*** Supplied passage Section Begins ***

Then, create a new feature file by adding a new .feature file in the features directory. In it, write scenarios in the Gherkin syntax, defining the behavior you want to test using Given-When-Then steps:
Feature: New Kubernetes Feature
  Scenario Outline: Using resource X to do things
    Given I have resource X with name {name} available
    When I use resource with name {name} to do things
    Then Resource X with name {name} should be in working state
    Examples:
      | name     |
      | testname |
And done – you have successfully created a Given-When-Then scenario in both the code and Gherkin (even with a variable!).
Please also have a look at the docs folder in the repo as well as the documentation on docs.scs.community.
For R7 the team has implemented much of the tests from the OSHM in the new SCSHM. During the work in the previous months, the coverage was tracked closely to ensure that the implementation is on track to be a serious replacement for the OSHM. If you wish to deploy the SCSHM, please reach out to us!
In regard to Kubernetes and applications there’s some groundwork done. Given the stability of the framework itself, further extension of functionality and tests is pretty straight forward. We’ll focus on Kubernetes and Cluster Stacks next, as to have a possibility to do health monitoring of KaaS deployments.
Feel free to open a new feature request issue in the repo and to try the tool yourself – be it on OpenStack or in Kubernetes!

*** Supplied passage Section Ends ***

In the text on the SCSHM, what does the team plan to focus on next?

*** Supplied records Section Begins ***

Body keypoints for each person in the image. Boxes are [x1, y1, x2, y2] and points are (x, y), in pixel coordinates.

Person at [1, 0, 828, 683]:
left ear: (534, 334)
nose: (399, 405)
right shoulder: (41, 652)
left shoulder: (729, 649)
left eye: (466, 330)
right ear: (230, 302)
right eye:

*** Supplied records Section Ends ***

Result | Kubernetes and Cluster Stacks.